Stessa volontà di affrancamento che manifesta oggi il gruppo dei Brics (Brasile, Russia, Cina, India, Sud Africa) che sta effettuando accordi anche per staccarsi dal dollaro utilizzando una moneta sostitutiva nel commercio internazionale e con il creare una banca dello sviluppo sostitutiva al FMI ed agli altri organismi finanziari. Le sanzioni verso la Russia risulteranno determinanti per accelerare questo processo. Vedi: I Brics contro il dominio del dollaro
Con questi paesi l’influenza degli USA risulta sempre più bassa, addirittura ininfluente nei loro confronti, tanto più questo è apparso evidente quando i rappresentanti di Washington hanno cercato di convincere ad associarsi alla politica delle sanzioni verso la Russia. Il gioco del dominio mondiale si è rotto e molti di questi rifiutano l’interessato abbraccio dell’alleato americano.
Gli Stati Uniti sono in un processo di declino politico, economico e morale, per cui hanno cessato di essere un modello per gli altri paesi, tanto meno vengono considerati il paese della “libertà e della democrazia” e gli ultimi fatti di Fergusson, in Missouri, lo attestano. Negli USA vige un sistema repressivo che è più conforme ad uno stato totalitario che ad una democrazia. Un paese dove esiste piuttosto il dominio della elite, delle grandi corporations, di un sistema di forti disuguaglianze studiato per favorire la classe dei super ricchi e per assicurare gli interessi delle potenti lobby, con l’ emarginazione di larghe fasce della popolazione nera ed ispanica.
Un sistema quello USA che viene favorito anche dalla concentrazione dei media nelle mani dei grandi gruppi economici, legati alla politica governativa, in modo tale che questi costituiscono una macchina della propaganda e della manipolazione che riesce ad influenzare l’opinione pubblica ed a creare il consenso di massa, approfittando anche di un basso livello medio di cultura e quindi di uno scarso livello critico della popolazione.

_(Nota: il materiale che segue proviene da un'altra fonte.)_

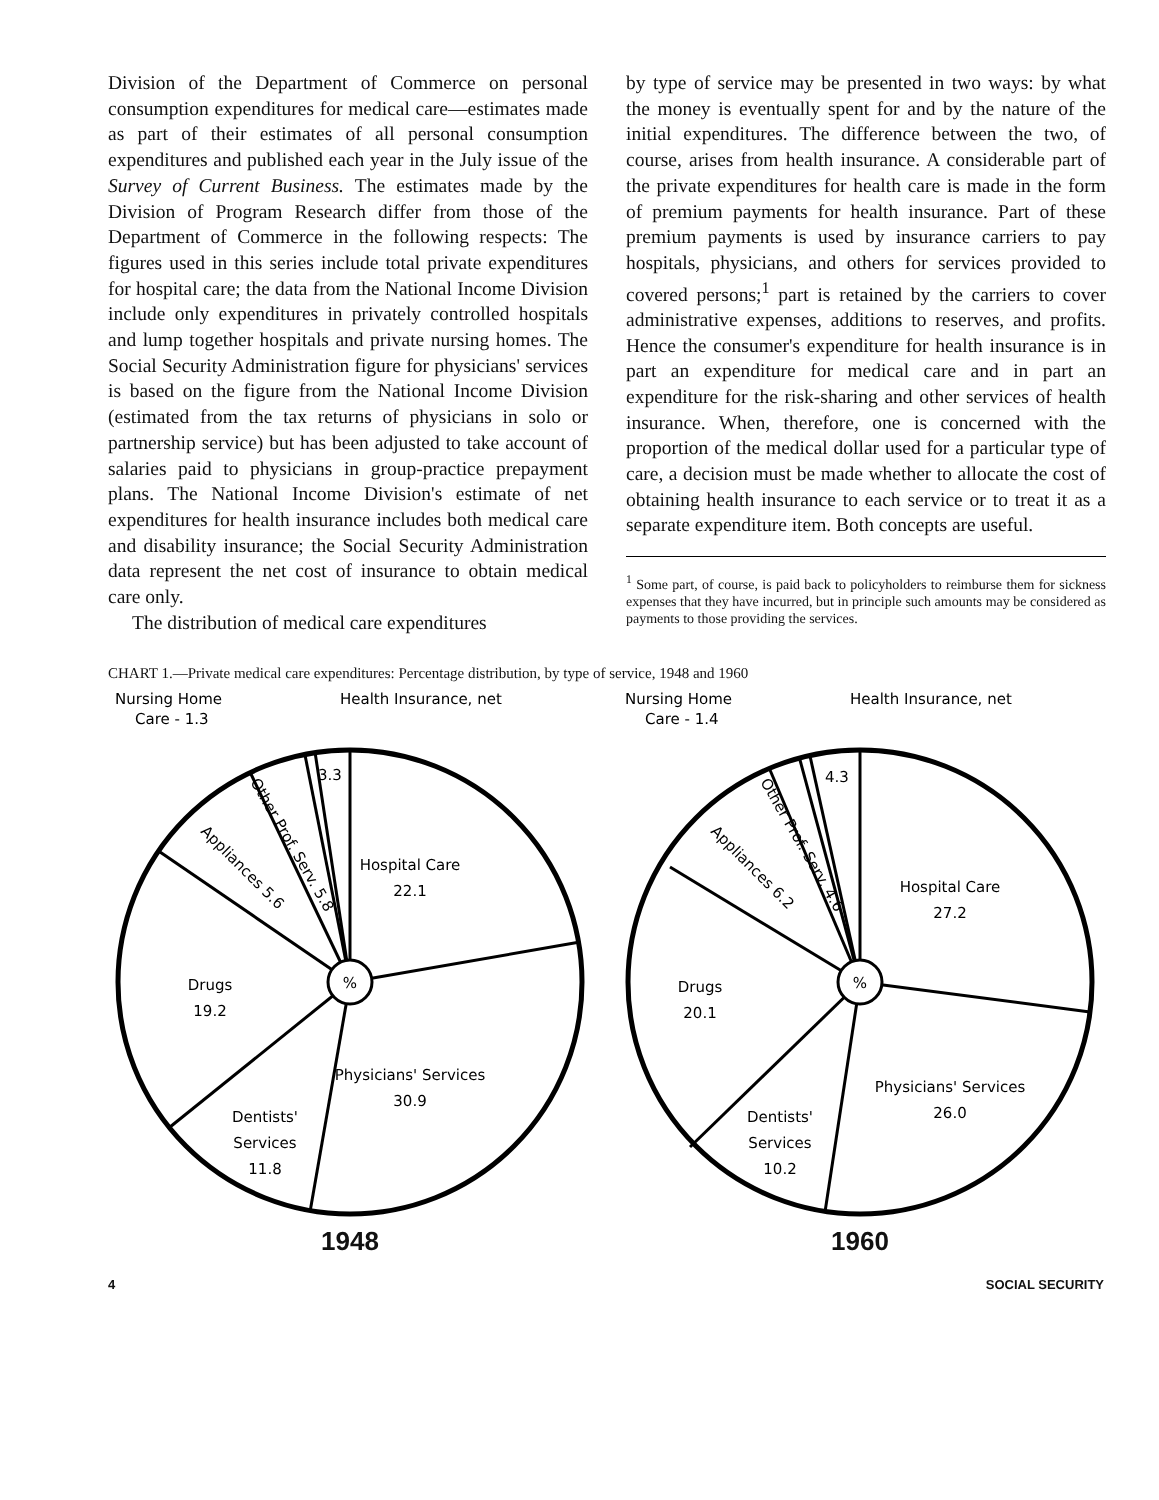Division of the Department of Commerce on personal consumption expenditures for medical care—estimates made as part of their estimates of all personal consumption expenditures and published each year in the July issue of the Survey of Current Business. The estimates made by the Division of Program Research differ from those of the Department of Commerce in the following respects: The figures used in this series include total private expenditures for hospital care; the data from the National Income Division include only expenditures in privately controlled hospitals and lump together hospitals and private nursing homes. The Social Security Administration figure for physicians' services is based on the figure from the National Income Division (estimated from the tax returns of physicians in solo or partnership service) but has been adjusted to take account of salaries paid to physicians in group-practice prepayment plans. The National Income Division's estimate of net expenditures for health insurance includes both medical care and disability insurance; the Social Security Administration data represent the net cost of insurance to obtain medical care only.
The distribution of medical care expenditures
by type of service may be presented in two ways: by what the money is eventually spent for and by the nature of the initial expenditures. The difference between the two, of course, arises from health insurance. A considerable part of the private expenditures for health care is made in the form of premium payments for health insurance. Part of these premium payments is used by insurance carriers to pay hospitals, physicians, and others for services provided to covered persons;<sup>1</sup> part is retained by the carriers to cover administrative expenses, additions to reserves, and profits. Hence the consumer's expenditure for health insurance is in part an expenditure for medical care and in part an expenditure for the risk-sharing and other services of health insurance. When, therefore, one is concerned with the proportion of the medical dollar used for a particular type of care, a decision must be made whether to allocate the cost of obtaining health insurance to each service or to treat it as a separate expenditure item. Both concepts are useful.
<sup>1</sup> Some part, of course, is paid back to policyholders to reimburse them for sickness expenses that they have incurred, but in principle such amounts may be considered as payments to those providing the services.
CHART 1.—Private medical care expenditures: Percentage distribution, by type of service, 1948 and 1960
%
Nursing Home
Care - 1.3
Health Insurance, net
3.3
Hospital Care
22.1
Drugs
19.2
Physicians' Services
30.9
Dentists'
Services
11.8
Appliances 5.6
Other Prof. Serv. 5.8
1948
%
Nursing Home
Care - 1.4
Health Insurance, net
4.3
Hospital Care
27.2
Drugs
20.1
Physicians' Services
26.0
Dentists'
Services
10.2
Appliances 6.2
Other Prof. Serv. 4.6
1960
4 SOCIAL SECURITY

Tuttavia la crisi degli Stati Uniti risulta oggi molto profonda e soprattutto economica e sociale: un paese super indebitato che vive al di sopra delle sue possibilità, con l’affossamento della classe media e l’emergere di una grande massa di poveri, una caratteristica più da terzo mondo che non da paese evoluto, una economia che si regge sulla stampa di centinaia di miliardi di dollari, che ancora vengono accettati in buona parte del mondo grazie al signoraggio del dollaro, una posizione che però inizia a dare segni di fine del ciclo. Il rischio sta nella evenienza che gli stessi Stati Uniti finiscano divorati dai loro debiti e questo accadrà quando altri paesi inizieranno a rifiutare i dollari (cosa che si sta già verificando). Potrebbe essere quello il momento della svolta e non sarebbe di grande meraviglia che la dirigenza USA voglia provocare un grande conflitto per mascherare questa crisi. Questo spiega la sempre maggiore aggressività dei responsabili politici di Washington.
Non sono pochi gli analisti che prevedono una prossima caduta dell’Impero Americano, solo questione di tempo, dicono, se ne scorgono tutti i segni premonitori.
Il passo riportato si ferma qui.